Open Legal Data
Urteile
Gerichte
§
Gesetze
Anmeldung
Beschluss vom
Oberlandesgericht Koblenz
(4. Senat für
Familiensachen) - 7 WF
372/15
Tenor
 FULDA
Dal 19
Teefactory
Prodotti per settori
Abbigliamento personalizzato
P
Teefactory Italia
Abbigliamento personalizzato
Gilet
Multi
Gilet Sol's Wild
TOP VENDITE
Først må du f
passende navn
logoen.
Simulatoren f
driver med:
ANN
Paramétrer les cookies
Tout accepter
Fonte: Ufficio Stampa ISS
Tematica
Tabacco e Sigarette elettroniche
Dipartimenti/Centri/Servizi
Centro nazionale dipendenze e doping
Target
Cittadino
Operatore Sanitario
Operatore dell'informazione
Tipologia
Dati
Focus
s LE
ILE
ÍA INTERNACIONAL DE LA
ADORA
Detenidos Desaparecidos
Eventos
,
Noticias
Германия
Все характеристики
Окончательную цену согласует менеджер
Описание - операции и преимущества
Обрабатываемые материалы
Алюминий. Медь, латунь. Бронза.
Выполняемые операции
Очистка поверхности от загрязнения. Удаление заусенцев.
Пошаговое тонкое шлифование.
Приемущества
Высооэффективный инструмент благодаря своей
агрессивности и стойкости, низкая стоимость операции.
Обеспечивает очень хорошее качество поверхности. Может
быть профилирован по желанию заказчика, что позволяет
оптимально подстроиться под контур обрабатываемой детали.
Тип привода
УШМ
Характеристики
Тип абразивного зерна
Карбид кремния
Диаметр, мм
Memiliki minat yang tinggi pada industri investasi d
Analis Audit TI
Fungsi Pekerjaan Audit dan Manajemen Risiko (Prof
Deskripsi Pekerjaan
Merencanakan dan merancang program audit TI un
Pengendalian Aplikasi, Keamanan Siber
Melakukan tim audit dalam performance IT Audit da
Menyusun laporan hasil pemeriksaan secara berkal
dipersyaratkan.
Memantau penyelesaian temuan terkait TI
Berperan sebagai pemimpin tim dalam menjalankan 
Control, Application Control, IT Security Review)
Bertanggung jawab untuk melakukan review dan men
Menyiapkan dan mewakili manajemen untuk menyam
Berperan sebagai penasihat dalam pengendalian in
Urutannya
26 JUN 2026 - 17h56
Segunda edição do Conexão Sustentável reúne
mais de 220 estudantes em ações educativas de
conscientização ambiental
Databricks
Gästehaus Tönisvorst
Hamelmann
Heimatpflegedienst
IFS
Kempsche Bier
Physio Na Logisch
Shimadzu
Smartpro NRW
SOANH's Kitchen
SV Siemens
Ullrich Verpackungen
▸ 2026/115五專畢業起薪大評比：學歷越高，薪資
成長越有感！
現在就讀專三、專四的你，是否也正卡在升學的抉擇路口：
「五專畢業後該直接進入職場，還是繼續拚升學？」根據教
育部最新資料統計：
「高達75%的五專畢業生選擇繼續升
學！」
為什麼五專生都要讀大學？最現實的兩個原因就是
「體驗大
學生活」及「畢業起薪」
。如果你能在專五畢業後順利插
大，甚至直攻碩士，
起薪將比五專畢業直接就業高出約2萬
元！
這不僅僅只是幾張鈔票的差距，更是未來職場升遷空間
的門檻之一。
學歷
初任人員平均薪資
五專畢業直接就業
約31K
- - - - -
→ **EXERCISE PROMPT**
Write out a verbatim copy of the data, beginning with its first line and ending with the line that contains "Gilet Sol's Wild".

→ **EXERCISE RESPONSE**
Open Legal Data
Urteile
Gerichte
§
Gesetze
Anmeldung
Beschluss vom
Oberlandesgericht Koblenz
(4. Senat für
Familiensachen) - 7 WF
372/15
Tenor
 FULDA
Dal 19
Teefactory
Prodotti per settori
Abbigliamento personalizzato
P
Teefactory Italia
Abbigliamento personalizzato
Gilet
Multi
Gilet Sol's Wild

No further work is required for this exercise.